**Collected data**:
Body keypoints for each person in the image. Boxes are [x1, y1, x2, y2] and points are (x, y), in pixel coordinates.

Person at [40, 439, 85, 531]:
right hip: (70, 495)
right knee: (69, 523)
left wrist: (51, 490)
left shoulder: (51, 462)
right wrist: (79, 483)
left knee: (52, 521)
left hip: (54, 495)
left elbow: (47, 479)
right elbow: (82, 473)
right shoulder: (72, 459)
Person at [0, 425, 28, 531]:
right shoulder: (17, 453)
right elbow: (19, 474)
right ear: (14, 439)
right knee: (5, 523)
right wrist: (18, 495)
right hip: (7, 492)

...

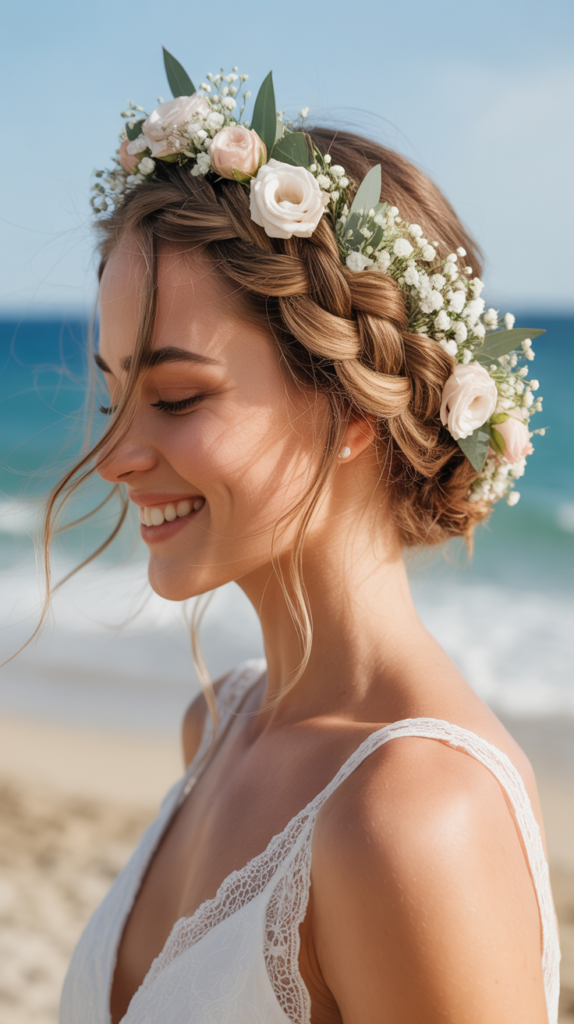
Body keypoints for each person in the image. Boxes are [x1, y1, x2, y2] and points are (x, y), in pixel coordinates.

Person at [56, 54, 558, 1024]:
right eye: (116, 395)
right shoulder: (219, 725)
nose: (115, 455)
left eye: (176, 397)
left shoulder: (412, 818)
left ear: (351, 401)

**EXERCISE REQUIREMENTS**: Would you print, exactly as written, every line above from the one holding "right shoulder: (219, 725)" through the one holding "left ear: (351, 401)", with both included and no other lines?

**TASK ANSWER**:
right shoulder: (219, 725)
nose: (115, 455)
left eye: (176, 397)
left shoulder: (412, 818)
left ear: (351, 401)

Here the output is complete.